Week 5: Why Stress Matters

Q. How do I know if I’m stressed?
A. Even though you may feel like you “handle” stress well, your body may be telling you otherwise. Common symptoms are increased cravings, trouble sleeping, irritability, mood swings, menstrual abnormalities, acne, headaches, etc.

Q. I have kids, a new puppy or stressful job. How am I supposed to get enough sleep?
A. When we have out of control stressors we need to focus on what we can control. Create a bedtime routine with the whole family and be consistent about it, including the puppy. Make sure you get to bed by 10 pm whenever possible, and minimize all possible distractions in your room. Using things like earplugs, eye masks, black out shades, and setting the thermostat a few degrees cooler can make sure you are setting yourself up for a good nights sleep.

Q. I have trouble falling asleep and/or staying asleep. What can I do?
A. There are many reasons that either of these situations can occur. The most common are excess sugar and/or caffeine throughout the day and unmanaged, chronic stress. Make sure your breakfast and dinner are both balanced and contain enough protein. Cut off caffeine intake by noon, and try a few minutes of stretching or deep breathing before bed. Also, alcohol may help you fall asleep quicker, but it reduces the important restorative rapid eye movement (REM) sleep the second half of the night.

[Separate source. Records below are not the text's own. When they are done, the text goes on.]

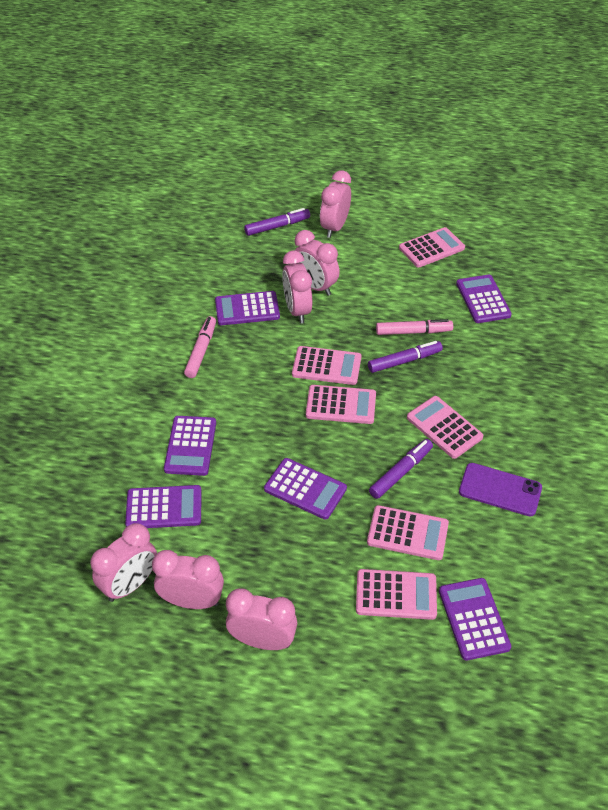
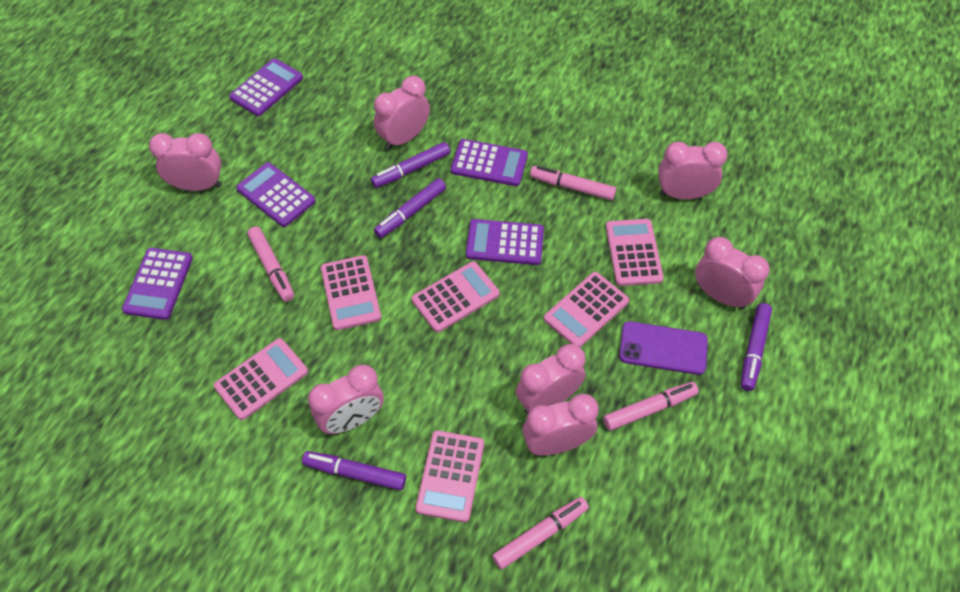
pink clock: 6 -> 7
pink marker: 2 -> 4
purple calculator: 6 -> 5
purple marker: 3 -> 4

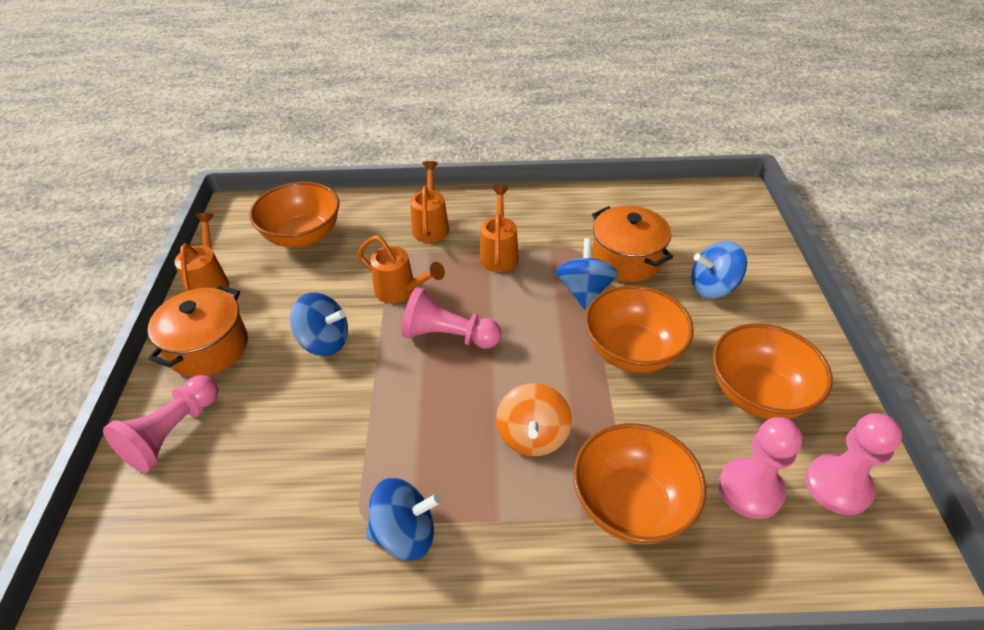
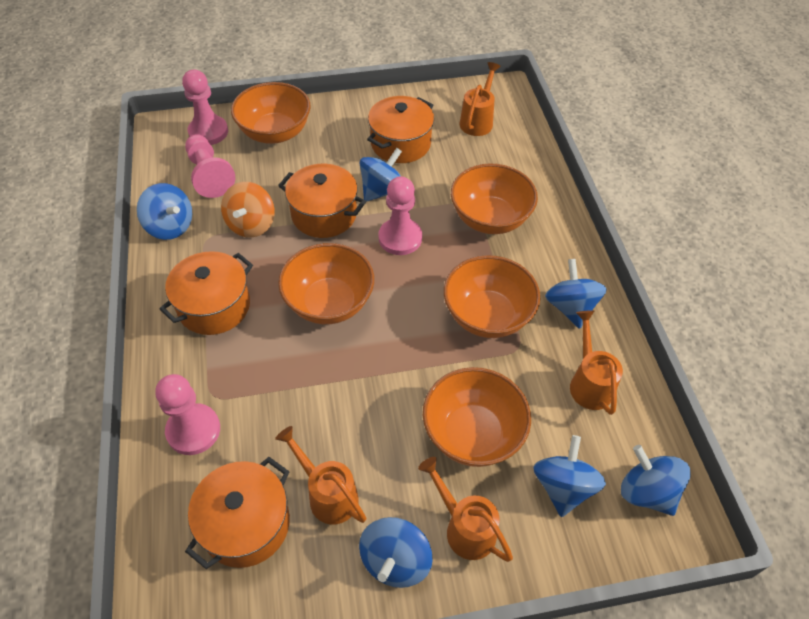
blue spinning top: 4 -> 6
orange bowl: 4 -> 5
orange pot: 2 -> 4

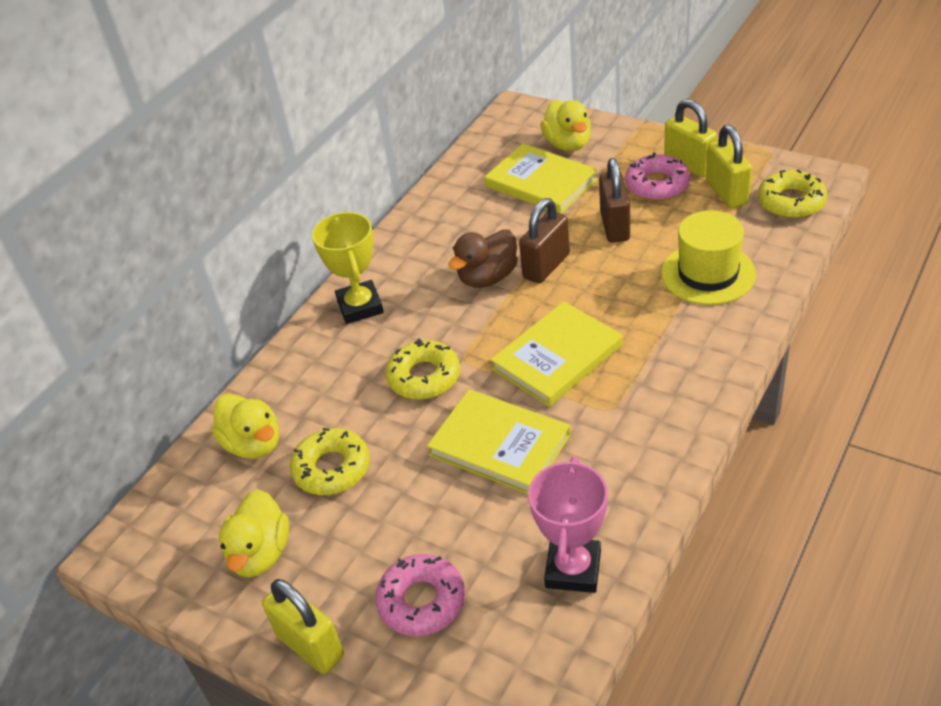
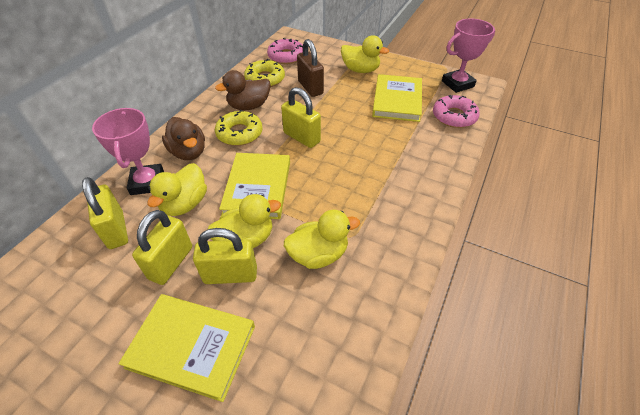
brown duck: 1 -> 2
brown padlock: 2 -> 1
pink trophy: 1 -> 2
yellow donut: 3 -> 2
yellow duck: 3 -> 4
yellow hat: 1 -> 0
yellow padlock: 3 -> 4
yellow trophy: 1 -> 0

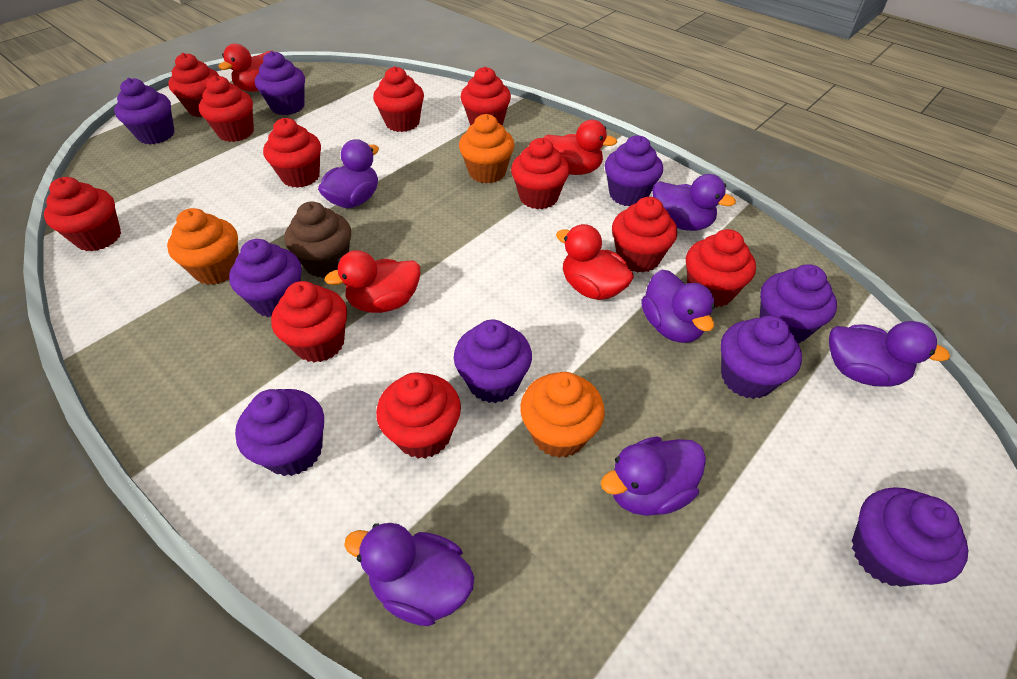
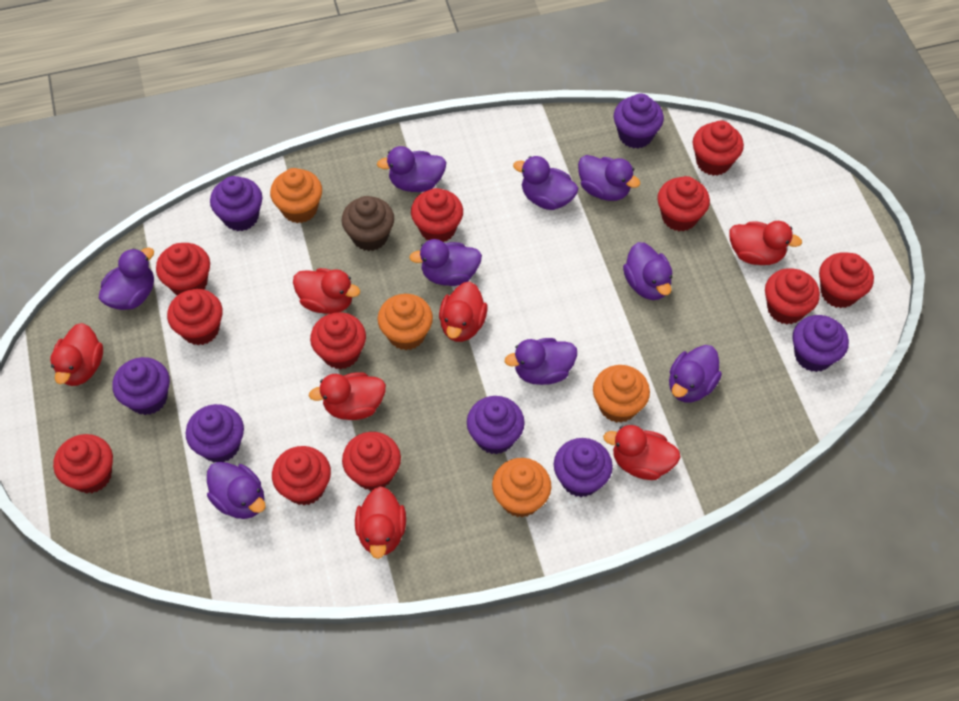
orange cupcake: 3 -> 4
purple cupcake: 9 -> 7
purple duck: 6 -> 9
red duck: 4 -> 7

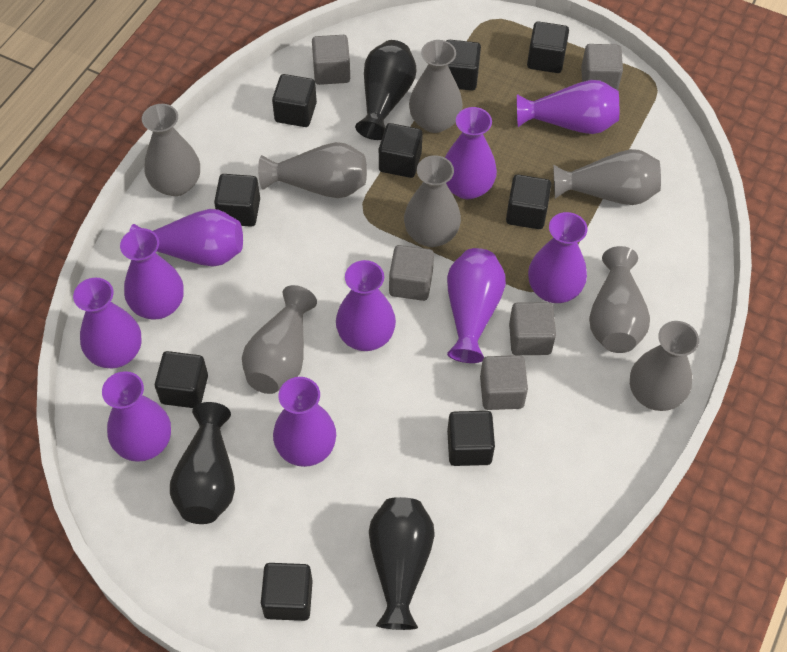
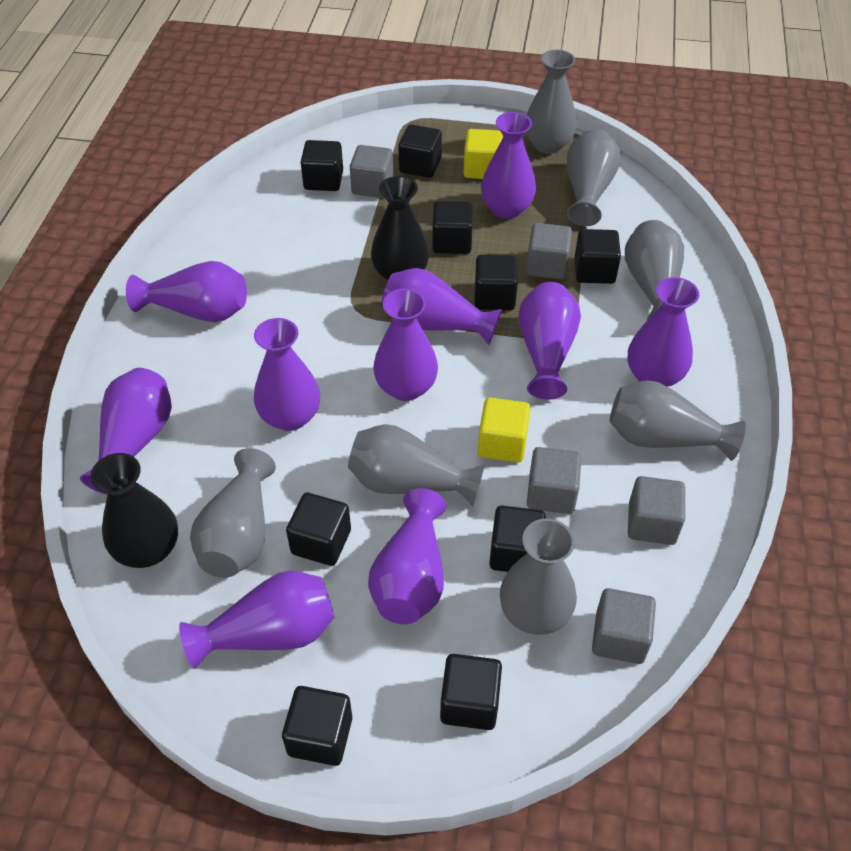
black vase: 3 -> 2
grey vase: 8 -> 7
yellow cube: 0 -> 2

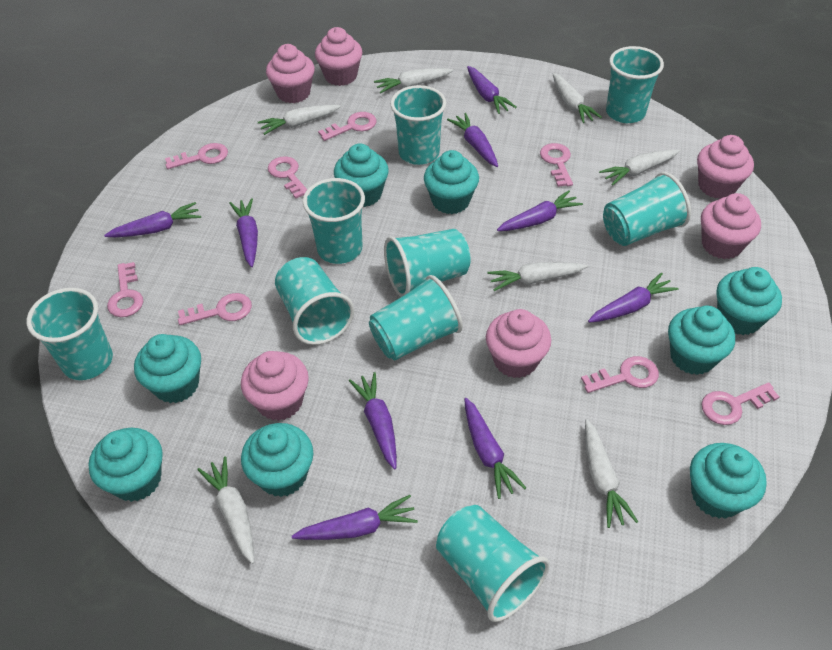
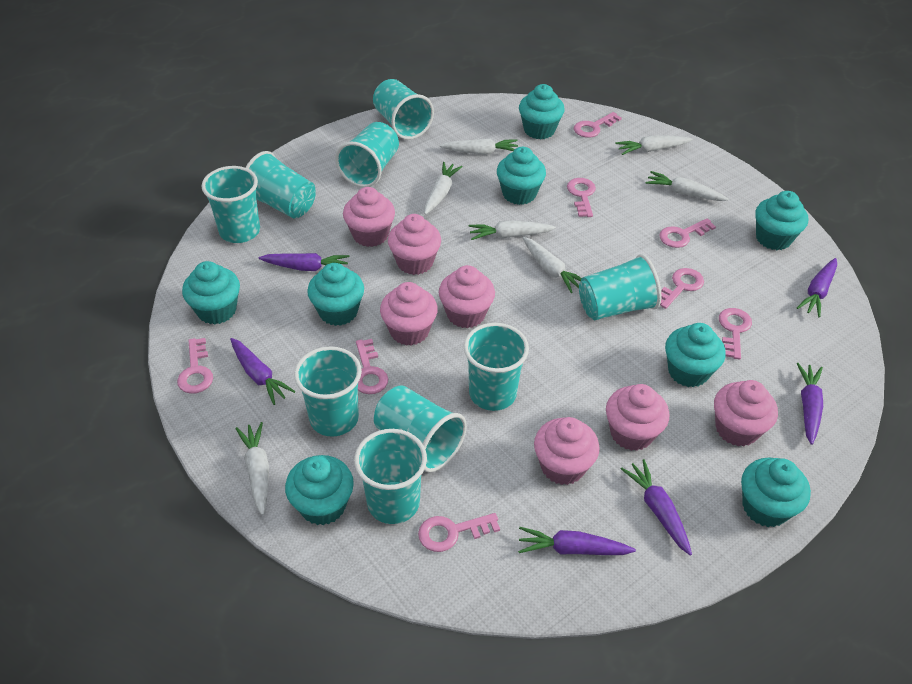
pink cupcake: 6 -> 7
purple carrot: 9 -> 6

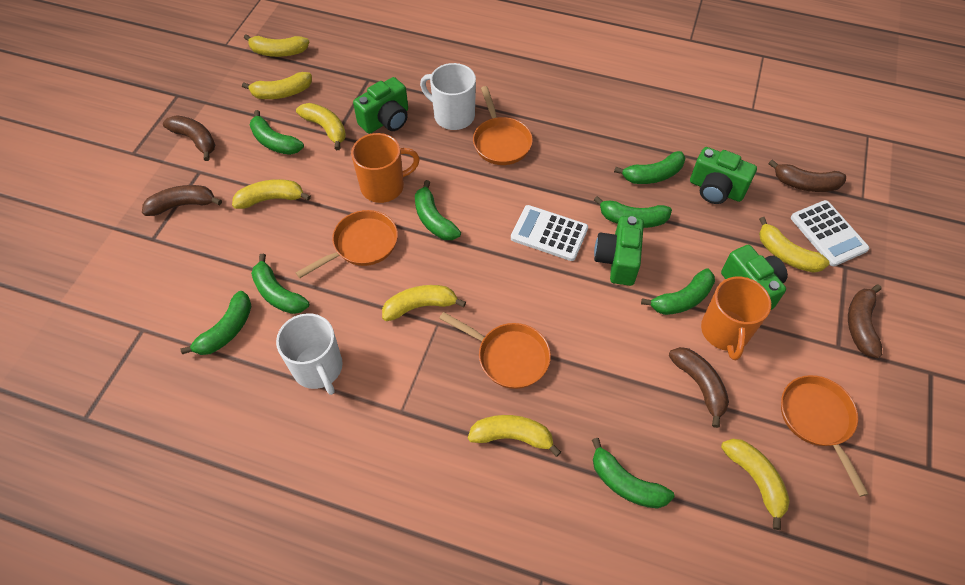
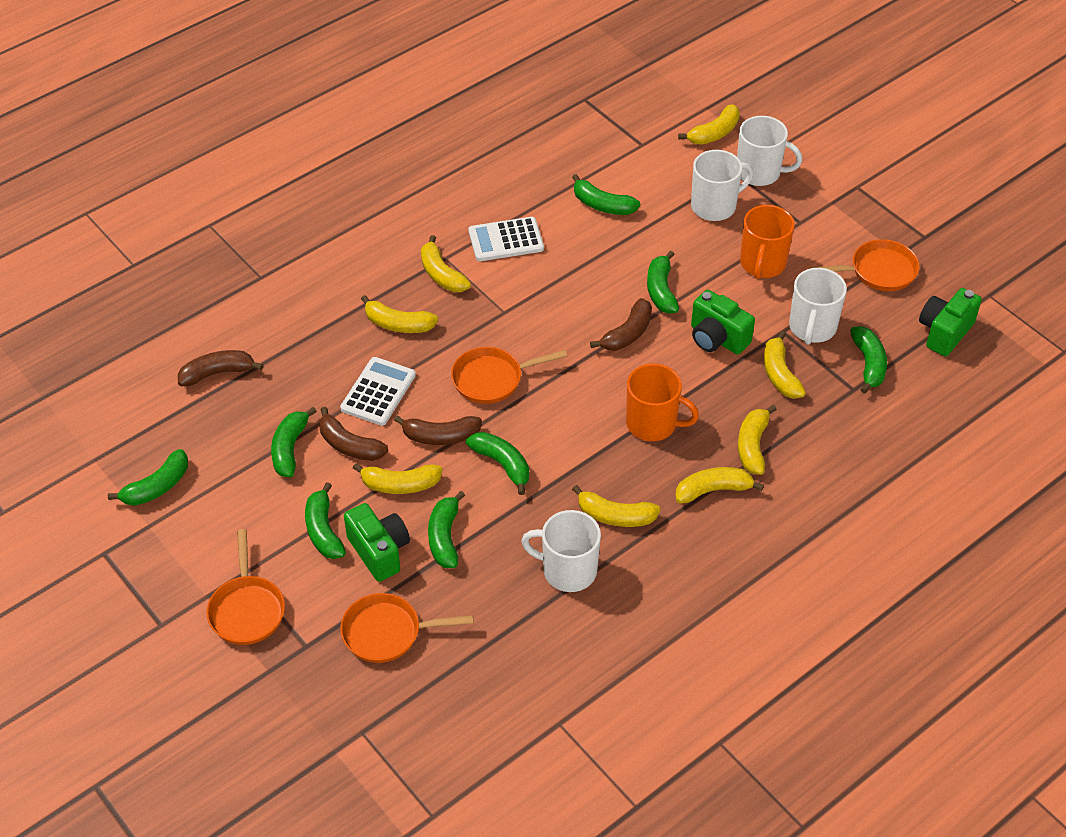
brown banana: 5 -> 4
green camera: 4 -> 3
white mug: 2 -> 4

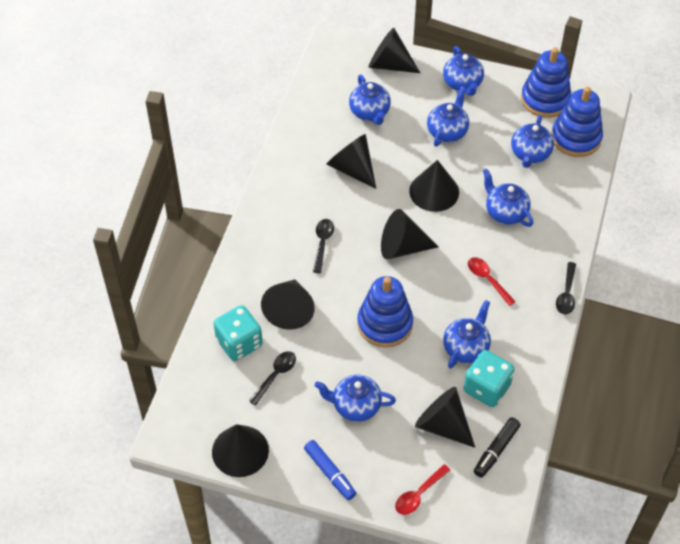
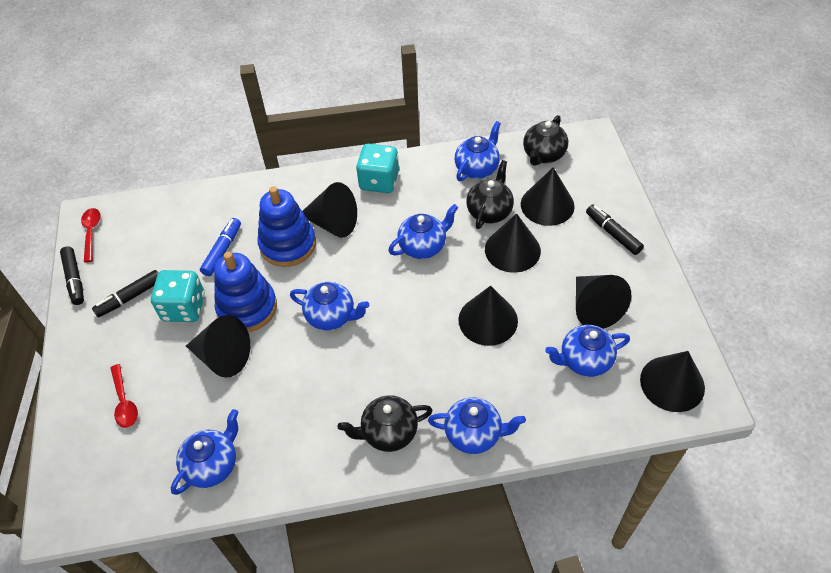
black marker: 1 -> 3
black spoon: 3 -> 0
black teapot: 0 -> 3
blue stacking toy: 3 -> 2
blue teapot: 7 -> 6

Q. Why is 7-9 hours of sleep the necessary amount of hours to get every night?
A. Every day our bodies are going through physical, mental and emotional stressors and in order to bounce back from these we need to rest and allow our bodies to recover during our natural circadian rhythm, which for most occurs between 10pm-6am.

Q. Why do I eat when I’m stressed?
A. Your body can respond to stress by relying on its “fight or flight” response. This response stimulates our adrenal glands to produce more cortisol, which in turn raises our blood sugar. This can lead to sugar cravings which is often why we “crave sugar” when we feel stress.